The conference is the “OG Ron C Music Real Conference,” and let me clarify because I don’t want to say that any other conference is fake. The R.E.A.L stands for Resources, Education, Accessibly, Longevity. I’ve always felt like if we educate people about the assets they have in this game and the resources they have, that will give them more longevity in this business - the entertainment business. It’s not about the rap business because we have models on management, videos, we have all kinds of aspects that we go over. I try to bring in my professional friends in those areas.

When you and Michael Watts built the big mixtape following for Swishahouse, what methods were you using?

When I go to different gigs with artists, I would just carry my mixtapes and give them out everywhere.

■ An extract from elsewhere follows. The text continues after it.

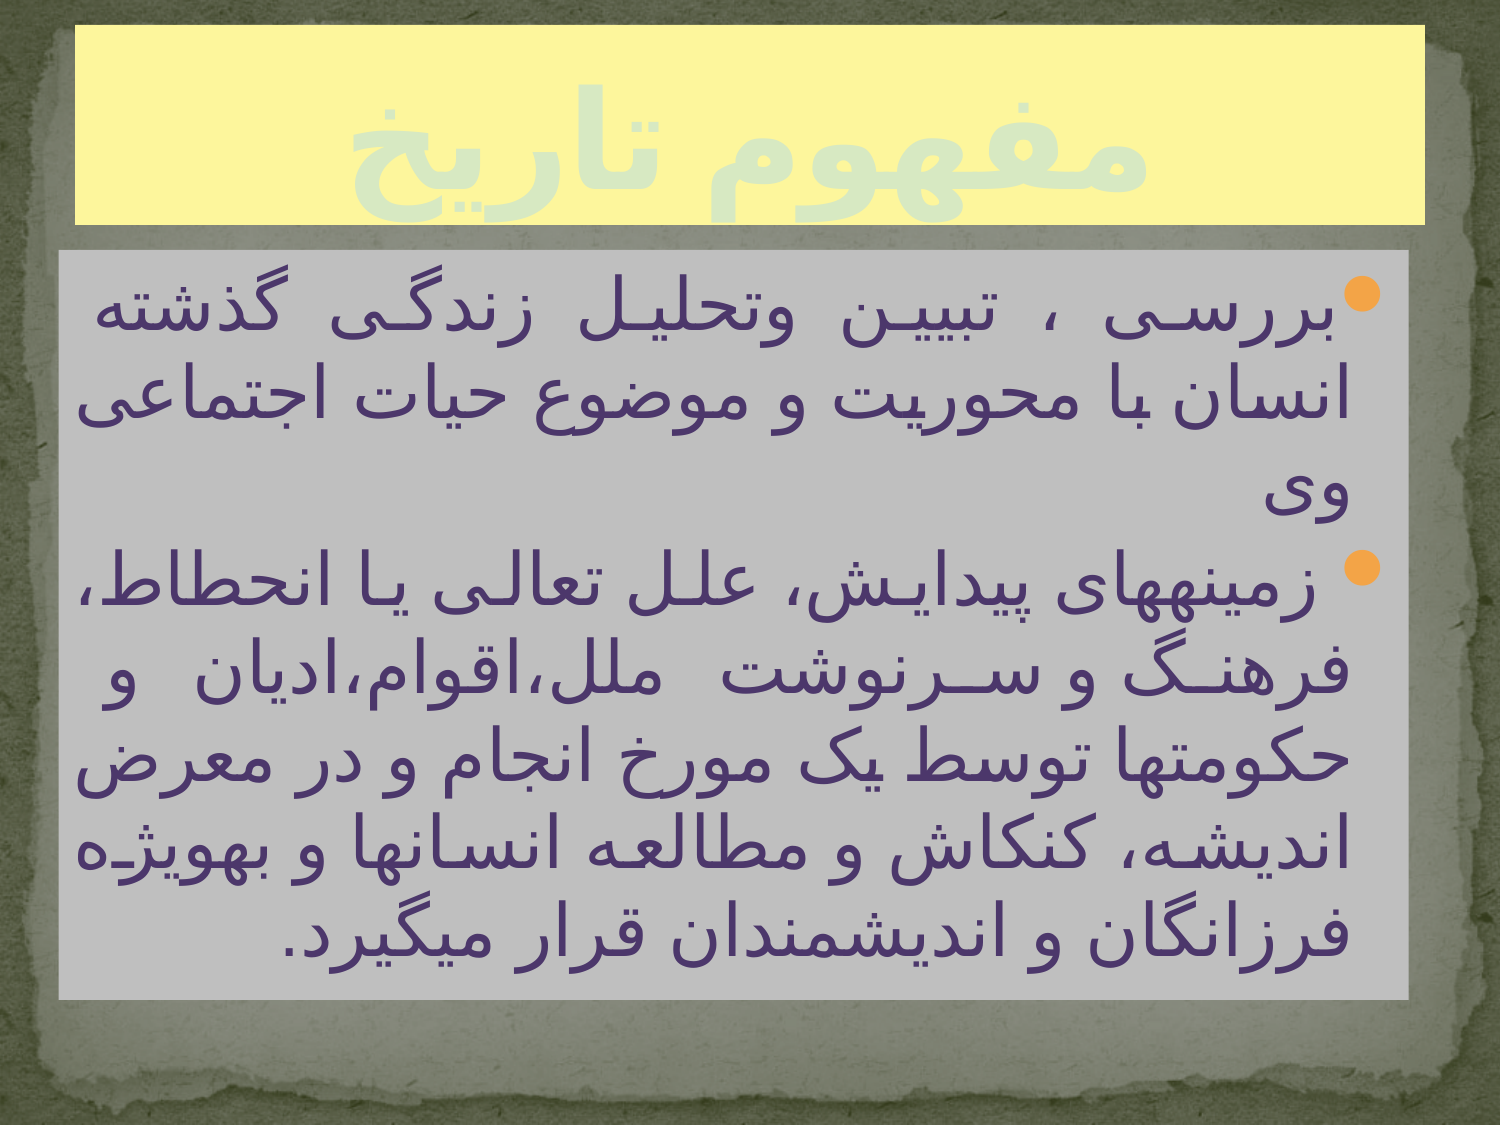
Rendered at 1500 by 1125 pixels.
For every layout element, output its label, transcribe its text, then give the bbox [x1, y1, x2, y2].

title مفهوم تاریخ [74, 24, 1425, 225]
list بررسی ، تبیین وتحلیل زندگی گذشته انسان با محوریت و موضوع حیات اجتماعی وی زمینه‏های پیدایش، علل تعالی یا انحطاط، فرهنگ و سرنوشت ملل،اقوام،ادیان و حکومتها توسط یک مورخ انجام و در معرض اندیشه، کنکاش و مطالعه انسان‏ها و به‏ویژه فرزانگان و اندیشمندان قرار می‏گیرد. [58, 249, 1409, 1001]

I always went to music conferences. I always went to all of that stuff, so that’s how I got my music out. I have to credit the bootleggers too. When you put out something good, people bootleg it all over the world. That was how I was able to go DJ over here, DJ over there, because they bootlegging the tapes out there. I wasn’t selling out there. I’m selling them out of my trunk. I ain’t selling that many CDs out of my trunk.

You’ve dedicated your life to the Chopped movement, money-aside why is it so important to you?

My whole theory was that nobody ever knows where the origin of something begins. Take for instance, if you ask a certain person, you never know who they’ll say invented rap. Some people might say Kool Herc, so it’s not a sure positive. Like who invented the carpet? My thing was I never knew [DJ] Screw like that, personally. Yeah I’ve met him, but we’ve never had no relationship or nothing like that. I decided that since I’m the forerunner at this, and I’m one of the pioneers to help it get off the ground. I just felt like once I left Swishahouse, there wasn’t nobody stepping up to do it. Nobody was stepping up to keep Screw’s legacy going, but Michael Watts.

[At the time] I wasn’t with Watts, I’m being Ron C and this is what I know how to do. So what am I going to do? I’ve either got to keep doing what I do or go get a job and be Ronald Coleman. So I just decided to keep doing what I’m doing, because people like me, like my music and my mixtapes. So that’s how I started growing my name. I’m going on the road with Chamillionaire, I’m going on the road with Slim Thug. I’m out on the road with these folks, and I’m just using all of my avenues to get my music out there and it worked.

There was Chopped and Screwed music because it was based off of mixtapes. It wasn’t about online then. So I just said “I’mma switch the game up. Pimpin’ ain’t dead, it just moved to the web.” Just like Pimp C said. That’s what I did, I just stepped it up, chopped up everybody’s stuff, put it out there for free. I contacted all of the artists that I’ve met. All of the artists that I knew that had projects coming out, so I did it for free for everybody.